Instructor: Bruce Goldstein
UAP 5424 The National Main Street Program
Meets: F, April 11, 5:00PM - 9:00PM and Sat., April 12, 9:00AM - 5:00PM
The course will also examine the role of Main Street in American iconography and focus on the Main Street Program developed and overseen by the National Main Street Center at the National Trust for Historic Preservation. We will consider the program’s history, structure, operations, and success. Class and a field trip.

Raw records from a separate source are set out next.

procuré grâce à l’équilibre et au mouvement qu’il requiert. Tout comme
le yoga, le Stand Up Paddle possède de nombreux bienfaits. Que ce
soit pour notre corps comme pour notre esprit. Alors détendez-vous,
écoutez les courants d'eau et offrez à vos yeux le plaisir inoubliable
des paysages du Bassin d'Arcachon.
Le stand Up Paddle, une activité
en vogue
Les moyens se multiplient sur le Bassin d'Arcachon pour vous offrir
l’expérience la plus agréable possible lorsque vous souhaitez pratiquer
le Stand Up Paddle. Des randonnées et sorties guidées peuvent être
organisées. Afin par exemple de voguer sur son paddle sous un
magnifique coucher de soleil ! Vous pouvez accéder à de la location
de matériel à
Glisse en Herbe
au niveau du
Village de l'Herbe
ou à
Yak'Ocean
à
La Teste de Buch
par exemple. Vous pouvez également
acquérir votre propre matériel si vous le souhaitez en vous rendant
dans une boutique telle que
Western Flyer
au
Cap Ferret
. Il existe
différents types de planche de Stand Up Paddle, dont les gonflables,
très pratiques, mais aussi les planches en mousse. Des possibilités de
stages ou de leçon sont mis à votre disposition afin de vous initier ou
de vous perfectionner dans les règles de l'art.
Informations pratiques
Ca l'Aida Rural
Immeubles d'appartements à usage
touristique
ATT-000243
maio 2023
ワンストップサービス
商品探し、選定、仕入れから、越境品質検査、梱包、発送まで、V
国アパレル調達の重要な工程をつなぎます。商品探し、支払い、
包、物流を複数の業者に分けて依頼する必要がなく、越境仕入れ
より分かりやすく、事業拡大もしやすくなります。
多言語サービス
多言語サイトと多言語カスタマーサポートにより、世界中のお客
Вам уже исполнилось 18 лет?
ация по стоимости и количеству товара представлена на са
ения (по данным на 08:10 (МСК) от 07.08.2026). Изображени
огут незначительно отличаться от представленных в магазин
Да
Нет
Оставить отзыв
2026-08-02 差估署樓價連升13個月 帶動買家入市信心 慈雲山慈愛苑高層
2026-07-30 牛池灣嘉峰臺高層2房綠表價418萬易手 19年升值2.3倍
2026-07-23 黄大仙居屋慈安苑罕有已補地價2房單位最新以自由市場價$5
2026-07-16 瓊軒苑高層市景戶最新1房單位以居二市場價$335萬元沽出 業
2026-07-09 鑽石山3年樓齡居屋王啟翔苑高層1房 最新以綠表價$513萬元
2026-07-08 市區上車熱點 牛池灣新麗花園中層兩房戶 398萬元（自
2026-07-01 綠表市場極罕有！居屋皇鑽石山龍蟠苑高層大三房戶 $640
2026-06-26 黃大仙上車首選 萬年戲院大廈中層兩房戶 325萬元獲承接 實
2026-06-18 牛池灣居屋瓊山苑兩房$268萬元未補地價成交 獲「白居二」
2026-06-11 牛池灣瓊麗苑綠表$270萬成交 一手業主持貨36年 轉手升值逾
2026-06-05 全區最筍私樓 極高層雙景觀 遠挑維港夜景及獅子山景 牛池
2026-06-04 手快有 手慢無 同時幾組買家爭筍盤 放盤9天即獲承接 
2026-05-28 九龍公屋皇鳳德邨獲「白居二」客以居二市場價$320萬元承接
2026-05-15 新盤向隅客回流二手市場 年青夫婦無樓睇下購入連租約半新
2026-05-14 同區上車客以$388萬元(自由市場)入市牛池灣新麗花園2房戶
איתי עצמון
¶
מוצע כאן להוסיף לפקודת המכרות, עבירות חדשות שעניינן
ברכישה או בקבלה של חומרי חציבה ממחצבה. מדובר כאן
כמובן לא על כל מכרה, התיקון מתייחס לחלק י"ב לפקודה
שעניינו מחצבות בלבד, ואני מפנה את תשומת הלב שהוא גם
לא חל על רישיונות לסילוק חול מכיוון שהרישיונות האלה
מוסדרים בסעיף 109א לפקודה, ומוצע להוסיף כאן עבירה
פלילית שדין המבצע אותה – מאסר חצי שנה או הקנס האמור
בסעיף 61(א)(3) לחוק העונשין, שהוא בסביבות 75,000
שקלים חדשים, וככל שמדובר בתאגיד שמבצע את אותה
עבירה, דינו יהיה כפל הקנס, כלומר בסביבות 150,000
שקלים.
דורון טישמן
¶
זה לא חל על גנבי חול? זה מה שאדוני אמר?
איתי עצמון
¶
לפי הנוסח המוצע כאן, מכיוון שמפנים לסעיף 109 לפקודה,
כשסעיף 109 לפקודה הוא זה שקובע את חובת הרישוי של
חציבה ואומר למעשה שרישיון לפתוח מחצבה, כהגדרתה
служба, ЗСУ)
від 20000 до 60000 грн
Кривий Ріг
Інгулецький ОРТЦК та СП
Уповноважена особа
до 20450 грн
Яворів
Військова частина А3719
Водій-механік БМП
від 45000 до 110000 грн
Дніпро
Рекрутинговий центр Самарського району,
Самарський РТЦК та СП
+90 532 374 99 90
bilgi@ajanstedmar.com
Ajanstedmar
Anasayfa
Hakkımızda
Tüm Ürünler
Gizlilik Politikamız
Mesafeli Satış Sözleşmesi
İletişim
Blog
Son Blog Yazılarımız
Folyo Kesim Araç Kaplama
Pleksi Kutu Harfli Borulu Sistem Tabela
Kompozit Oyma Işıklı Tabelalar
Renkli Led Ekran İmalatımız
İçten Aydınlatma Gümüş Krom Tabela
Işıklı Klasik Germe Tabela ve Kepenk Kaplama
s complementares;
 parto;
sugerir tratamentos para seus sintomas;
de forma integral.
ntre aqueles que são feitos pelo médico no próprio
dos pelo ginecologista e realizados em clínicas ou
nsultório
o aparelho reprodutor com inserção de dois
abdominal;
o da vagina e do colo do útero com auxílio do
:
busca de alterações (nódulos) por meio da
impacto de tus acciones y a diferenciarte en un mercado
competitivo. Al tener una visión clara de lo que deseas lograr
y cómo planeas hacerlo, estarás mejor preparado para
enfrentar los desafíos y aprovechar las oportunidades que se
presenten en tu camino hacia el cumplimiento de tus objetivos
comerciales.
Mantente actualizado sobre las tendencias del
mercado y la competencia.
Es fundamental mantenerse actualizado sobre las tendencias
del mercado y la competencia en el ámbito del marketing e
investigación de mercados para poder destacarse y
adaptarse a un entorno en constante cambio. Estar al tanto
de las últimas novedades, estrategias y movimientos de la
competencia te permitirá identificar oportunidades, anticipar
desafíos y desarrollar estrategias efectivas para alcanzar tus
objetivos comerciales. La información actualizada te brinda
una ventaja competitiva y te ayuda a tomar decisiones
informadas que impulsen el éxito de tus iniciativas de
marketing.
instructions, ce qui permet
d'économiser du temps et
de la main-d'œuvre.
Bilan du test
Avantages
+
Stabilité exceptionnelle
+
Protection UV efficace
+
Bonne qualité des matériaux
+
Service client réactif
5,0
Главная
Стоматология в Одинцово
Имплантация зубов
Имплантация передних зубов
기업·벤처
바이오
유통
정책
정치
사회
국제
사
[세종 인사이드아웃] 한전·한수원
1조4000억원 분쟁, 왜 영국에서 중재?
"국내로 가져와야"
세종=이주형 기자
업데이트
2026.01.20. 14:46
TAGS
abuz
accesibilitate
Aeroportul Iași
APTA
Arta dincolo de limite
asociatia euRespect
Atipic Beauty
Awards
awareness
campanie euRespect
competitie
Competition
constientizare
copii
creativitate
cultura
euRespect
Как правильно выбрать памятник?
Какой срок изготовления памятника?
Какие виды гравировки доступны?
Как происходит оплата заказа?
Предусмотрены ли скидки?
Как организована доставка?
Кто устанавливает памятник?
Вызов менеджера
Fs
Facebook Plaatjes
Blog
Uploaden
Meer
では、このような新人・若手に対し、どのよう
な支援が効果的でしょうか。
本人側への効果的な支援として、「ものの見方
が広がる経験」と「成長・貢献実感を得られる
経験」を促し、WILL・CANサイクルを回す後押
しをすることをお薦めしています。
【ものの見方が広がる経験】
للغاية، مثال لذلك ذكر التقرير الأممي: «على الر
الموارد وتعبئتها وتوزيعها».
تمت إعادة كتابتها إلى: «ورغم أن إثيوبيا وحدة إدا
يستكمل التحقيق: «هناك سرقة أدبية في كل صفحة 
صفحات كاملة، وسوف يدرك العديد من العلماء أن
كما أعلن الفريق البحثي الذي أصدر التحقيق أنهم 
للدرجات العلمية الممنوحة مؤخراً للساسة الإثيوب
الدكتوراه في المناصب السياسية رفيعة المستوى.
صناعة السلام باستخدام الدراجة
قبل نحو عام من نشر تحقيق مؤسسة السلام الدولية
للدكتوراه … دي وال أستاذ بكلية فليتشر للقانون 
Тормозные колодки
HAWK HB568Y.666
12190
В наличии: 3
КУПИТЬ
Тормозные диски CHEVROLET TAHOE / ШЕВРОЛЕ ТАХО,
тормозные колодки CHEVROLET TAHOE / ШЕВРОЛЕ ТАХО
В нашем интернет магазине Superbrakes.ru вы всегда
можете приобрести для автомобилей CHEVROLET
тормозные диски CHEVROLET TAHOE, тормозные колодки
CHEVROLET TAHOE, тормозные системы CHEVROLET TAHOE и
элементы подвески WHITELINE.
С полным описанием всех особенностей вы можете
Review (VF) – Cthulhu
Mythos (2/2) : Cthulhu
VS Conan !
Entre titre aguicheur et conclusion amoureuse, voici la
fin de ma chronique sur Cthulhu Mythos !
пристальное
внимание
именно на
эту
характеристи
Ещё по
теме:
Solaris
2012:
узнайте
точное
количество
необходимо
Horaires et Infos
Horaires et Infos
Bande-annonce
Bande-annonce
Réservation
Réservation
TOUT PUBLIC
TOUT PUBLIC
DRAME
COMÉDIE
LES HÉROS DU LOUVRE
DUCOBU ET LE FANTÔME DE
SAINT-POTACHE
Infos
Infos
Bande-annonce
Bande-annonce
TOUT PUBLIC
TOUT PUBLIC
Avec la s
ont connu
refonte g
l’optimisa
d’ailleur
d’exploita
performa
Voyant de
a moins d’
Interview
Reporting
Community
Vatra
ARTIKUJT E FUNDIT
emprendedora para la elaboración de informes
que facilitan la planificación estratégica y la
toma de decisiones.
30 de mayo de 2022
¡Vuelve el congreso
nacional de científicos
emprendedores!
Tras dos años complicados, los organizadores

Instructor: Shelley Mastran
UAP 5424 Metro Planning Topics: Environmental Policy in Western Europe
Meets: F, April 18, 5:00PM - 9:00PM and Sat., April 19, 9:00AM - 5:00PM
The purpose of this course is to share the general concepts of environmental planning as practiced in Europe with potential application to the U.S. This class will study issues such as "How has environmental planning in countries such as Germany evolved? What policy context in Denmark and Germany encourage blending climate, energy and land-use policies? What are the institutional mechanisms in the U.S. that support or restrict the identification, analysis and application of environmental practices from Europe?"
Instructor: Dale Medearis
About the instructor:
Dr. Dale Medearis is currently the senior environmental planner for the Northern Virginia Regional Commission. In that capacity, he coordinates the Commission’s work with comprehensive environmental planning, including energy conservation, climate, “green” buildings, land-use, watershed management and transportation, including the Potomac Heritage National Scenic Trail program. He also coordinates the Commission’s work with the European Union Network of Regional Councils and its bilateral partnership with the Verband Region Stuttgart. For approximately 20 years he worked in EPA’s Office of International Affairs to identify, interpret, and test innovative brownfields, “green” buildings, transportation and urban water infrastructure policies from OECD-member countries into the U.S. He has served as the program manager for the National Park Service’s “American Heritage River Initiative for the Potomac River” (2003-2004), served as the Vice-Chair of the OECD Committee for Territorial Development Policy and was Chair of the Working Group on Urban Affairs (1998-2001). From 1994-1995, Medearis was a fellow of the Alexander von Humboldt Foundation, where he studied redevelopment of contaminated lands in Bonn, Germany, at the Federal Ministry of the Environment and the Institute for European Environmental Policy. He has received fellowships to study urban environmental planning and development in Europe and the U.S. from the European Union, American Council on Germany, Fulbright Council, and Aspen Institute. Medearis lives at home in Alexandria Virginia with his wife Amy, and his three daughters Eliza, Mia and Victoria.